Reproduce every one of the lines below word for word, keeping them in the same order.

________________________

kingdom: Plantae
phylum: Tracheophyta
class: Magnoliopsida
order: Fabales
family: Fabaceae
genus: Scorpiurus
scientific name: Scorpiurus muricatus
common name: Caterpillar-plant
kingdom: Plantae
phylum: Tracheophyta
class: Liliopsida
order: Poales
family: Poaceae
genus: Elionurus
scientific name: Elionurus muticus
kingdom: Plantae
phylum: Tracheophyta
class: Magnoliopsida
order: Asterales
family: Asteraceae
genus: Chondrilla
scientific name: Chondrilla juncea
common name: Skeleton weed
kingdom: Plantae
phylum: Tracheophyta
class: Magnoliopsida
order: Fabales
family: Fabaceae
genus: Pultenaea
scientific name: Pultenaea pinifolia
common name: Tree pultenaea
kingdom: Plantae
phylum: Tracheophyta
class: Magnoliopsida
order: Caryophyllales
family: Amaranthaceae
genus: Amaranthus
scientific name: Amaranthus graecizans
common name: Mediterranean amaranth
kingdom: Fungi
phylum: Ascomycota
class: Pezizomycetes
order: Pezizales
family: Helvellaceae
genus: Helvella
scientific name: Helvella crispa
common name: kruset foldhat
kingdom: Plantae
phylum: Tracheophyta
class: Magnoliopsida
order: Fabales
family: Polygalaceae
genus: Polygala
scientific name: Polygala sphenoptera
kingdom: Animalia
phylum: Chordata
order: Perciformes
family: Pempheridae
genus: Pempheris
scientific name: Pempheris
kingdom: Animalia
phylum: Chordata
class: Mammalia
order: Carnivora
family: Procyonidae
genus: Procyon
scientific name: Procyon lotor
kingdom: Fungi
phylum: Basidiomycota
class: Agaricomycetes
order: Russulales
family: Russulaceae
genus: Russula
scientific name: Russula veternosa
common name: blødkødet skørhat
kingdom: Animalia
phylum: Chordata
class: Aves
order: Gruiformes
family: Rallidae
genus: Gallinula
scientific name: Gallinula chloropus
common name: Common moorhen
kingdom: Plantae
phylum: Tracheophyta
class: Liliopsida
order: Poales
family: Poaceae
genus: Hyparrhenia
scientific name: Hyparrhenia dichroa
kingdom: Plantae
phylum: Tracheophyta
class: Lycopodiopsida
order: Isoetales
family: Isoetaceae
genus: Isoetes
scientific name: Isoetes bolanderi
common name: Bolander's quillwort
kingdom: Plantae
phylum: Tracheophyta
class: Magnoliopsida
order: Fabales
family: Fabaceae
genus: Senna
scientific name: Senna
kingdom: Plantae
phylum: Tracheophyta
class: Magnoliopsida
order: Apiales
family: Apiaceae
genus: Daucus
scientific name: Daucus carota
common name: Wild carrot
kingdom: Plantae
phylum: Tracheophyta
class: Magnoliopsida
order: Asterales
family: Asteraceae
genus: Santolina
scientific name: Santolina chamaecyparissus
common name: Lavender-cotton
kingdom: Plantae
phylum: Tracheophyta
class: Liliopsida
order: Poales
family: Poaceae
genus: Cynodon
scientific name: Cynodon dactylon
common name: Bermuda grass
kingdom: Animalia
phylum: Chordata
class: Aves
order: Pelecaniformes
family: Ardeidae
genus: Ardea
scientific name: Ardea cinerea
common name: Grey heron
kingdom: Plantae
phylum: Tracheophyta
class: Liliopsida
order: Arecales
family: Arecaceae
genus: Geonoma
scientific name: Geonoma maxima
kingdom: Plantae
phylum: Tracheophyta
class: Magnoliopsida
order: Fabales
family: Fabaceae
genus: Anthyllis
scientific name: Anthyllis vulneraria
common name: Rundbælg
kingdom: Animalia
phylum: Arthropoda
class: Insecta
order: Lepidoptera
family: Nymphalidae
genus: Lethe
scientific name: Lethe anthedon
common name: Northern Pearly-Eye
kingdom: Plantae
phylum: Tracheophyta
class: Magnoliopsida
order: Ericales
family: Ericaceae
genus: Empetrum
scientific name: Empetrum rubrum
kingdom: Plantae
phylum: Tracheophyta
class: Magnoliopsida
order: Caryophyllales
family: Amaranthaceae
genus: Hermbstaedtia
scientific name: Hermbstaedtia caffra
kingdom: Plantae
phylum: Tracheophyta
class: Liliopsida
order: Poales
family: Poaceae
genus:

________________________

_Result_:
kingdom: Plantae
phylum: Tracheophyta
class: Magnoliopsida
order: Fabales
family: Fabaceae
genus: Scorpiurus
scientific name: Scorpiurus muricatus
common name: Caterpillar-plant
kingdom: Plantae
phylum: Tracheophyta
class: Liliopsida
order: Poales
family: Poaceae
genus: Elionurus
scientific name: Elionurus muticus
kingdom: Plantae
phylum: Tracheophyta
class: Magnoliopsida
order: Asterales
family: Asteraceae
genus: Chondrilla
scientific name: Chondrilla juncea
common name: Skeleton weed
kingdom: Plantae
phylum: Tracheophyta
class: Magnoliopsida
order: Fabales
family: Fabaceae
genus: Pultenaea
scientific name: Pultenaea pinifolia
common name: Tree pultenaea
kingdom: Plantae
phylum: Tracheophyta
class: Magnoliopsida
order: Caryophyllales
family: Amaranthaceae
genus: Amaranthus
scientific name: Amaranthus graecizans
common name: Mediterranean amaranth
kingdom: Fungi
phylum: Ascomycota
class: Pezizomycetes
order: Pezizales
family: Helvellaceae
genus: Helvella
scientific name: Helvella crispa
common name: kruset foldhat
kingdom: Plantae
phylum: Tracheophyta
class: Magnoliopsida
order: Fabales
family: Polygalaceae
genus: Polygala
scientific name: Polygala sphenoptera
kingdom: Animalia
phylum: Chordata
order: Perciformes
family: Pempheridae
genus: Pempheris
scientific name: Pempheris
kingdom: Animalia
phylum: Chordata
class: Mammalia
order: Carnivora
family: Procyonidae
genus: Procyon
scientific name: Procyon lotor
kingdom: Fungi
phylum: Basidiomycota
class: Agaricomycetes
order: Russulales
family: Russulaceae
genus: Russula
scientific name: Russula veternosa
common name: blødkødet skørhat
kingdom: Animalia
phylum: Chordata
class: Aves
order: Gruiformes
family: Rallidae
genus: Gallinula
scientific name: Gallinula chloropus
common name: Common moorhen
kingdom: Plantae
phylum: Tracheophyta
class: Liliopsida
order: Poales
family: Poaceae
genus: Hyparrhenia
scientific name: Hyparrhenia dichroa
kingdom: Plantae
phylum: Tracheophyta
class: Lycopodiopsida
order: Isoetales
family: Isoetaceae
genus: Isoetes
scientific name: Isoetes bolanderi
common name: Bolander's quillwort
kingdom: Plantae
phylum: Tracheophyta
class: Magnoliopsida
order: Fabales
family: Fabaceae
genus: Senna
scientific name: Senna
kingdom: Plantae
phylum: Tracheophyta
class: Magnoliopsida
order: Apiales
family: Apiaceae
genus: Daucus
scientific name: Daucus carota
common name: Wild carrot
kingdom: Plantae
phylum: Tracheophyta
class: Magnoliopsida
order: Asterales
family: Asteraceae
genus: Santolina
scientific name: Santolina chamaecyparissus
common name: Lavender-cotton
kingdom: Plantae
phylum: Tracheophyta
class: Liliopsida
order: Poales
family: Poaceae
genus: Cynodon
scientific name: Cynodon dactylon
common name: Bermuda grass
kingdom: Animalia
phylum: Chordata
class: Aves
order: Pelecaniformes
family: Ardeidae
genus: Ardea
scientific name: Ardea cinerea
common name: Grey heron
kingdom: Plantae
phylum: Tracheophyta
class: Liliopsida
order: Arecales
family: Arecaceae
genus: Geonoma
scientific name: Geonoma maxima
kingdom: Plantae
phylum: Tracheophyta
class: Magnoliopsida
order: Fabales
family: Fabaceae
genus: Anthyllis
scientific name: Anthyllis vulneraria
common name: Rundbælg
kingdom: Animalia
phylum: Arthropoda
class: Insecta
order: Lepidoptera
family: Nymphalidae
genus: Lethe
scientific name: Lethe anthedon
common name: Northern Pearly-Eye
kingdom: Plantae
phylum: Tracheophyta
class: Magnoliopsida
order: Ericales
family: Ericaceae
genus: Empetrum
scientific name: Empetrum rubrum
kingdom: Plantae
phylum: Tracheophyta
class: Magnoliopsida
order: Caryophyllales
family: Amaranthaceae
genus: Hermbstaedtia
scientific name: Hermbstaedtia caffra
kingdom: Plantae
phylum: Tracheophyta
class: Liliopsida
order: Poales
family: Poaceae
genus:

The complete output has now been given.